→ Data to use:
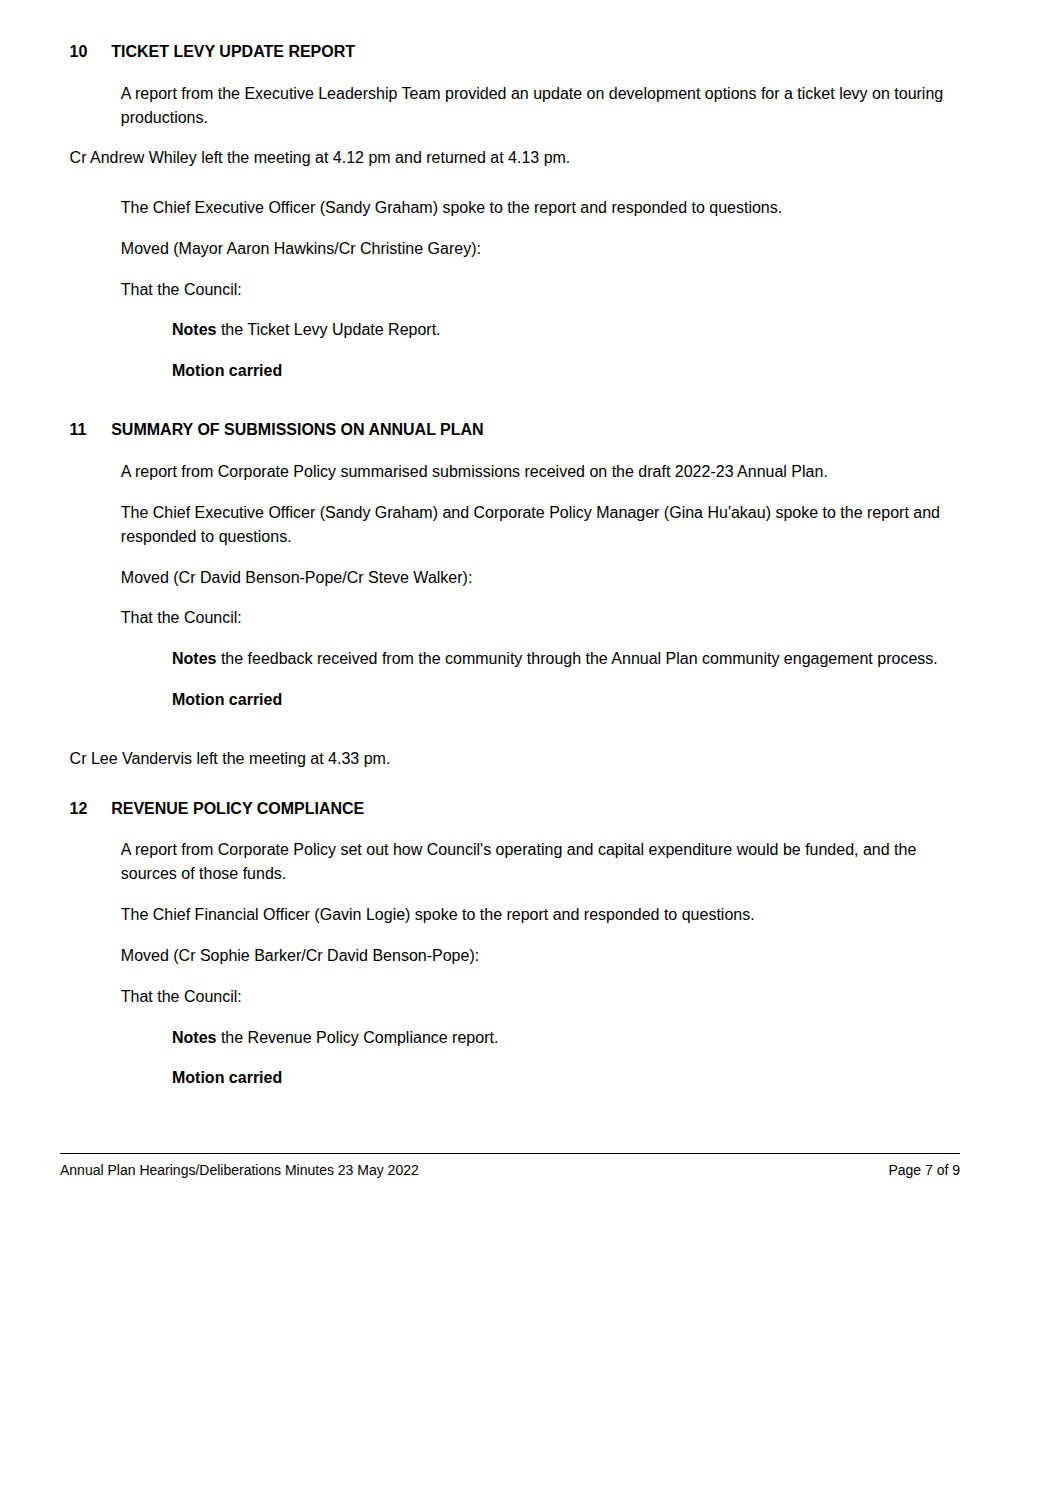10 Ticket Levy Update Report
A report from the Executive Leadership Team provided an update on development options for a ticket levy on touring productions.
Cr Andrew Whiley left the meeting at 4.12 pm and returned at 4.13 pm.
The Chief Executive Officer (Sandy Graham) spoke to the report and responded to questions.
Moved (Mayor Aaron Hawkins/Cr Christine Garey):
That the Council:
Notes the Ticket Levy Update Report.
Motion carried
11 Summary of Submissions on Annual Plan
A report from Corporate Policy summarised submissions received on the draft 2022-23 Annual Plan.
The Chief Executive Officer (Sandy Graham) and Corporate Policy Manager (Gina Hu'akau) spoke to the report and responded to questions.
Moved (Cr David Benson-Pope/Cr Steve Walker):
That the Council:
Notes the feedback received from the community through the Annual Plan community engagement process.
Motion carried
Cr Lee Vandervis left the meeting at 4.33 pm.
12 Revenue Policy Compliance
A report from Corporate Policy set out how Council's operating and capital expenditure would be funded, and the sources of those funds.
The Chief Financial Officer (Gavin Logie) spoke to the report and responded to questions.
Moved (Cr Sophie Barker/Cr David Benson-Pope):
That the Council:
Notes the Revenue Policy Compliance report.
Motion carried
Annual Plan Hearings/Deliberations Minutes 23 May 2022 Page 7 of 9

→ Work item:
Go over the data and return every line that includes the word "Compliance".

→ Task response:
12 Revenue Policy Compliance
Notes the Revenue Policy Compliance report.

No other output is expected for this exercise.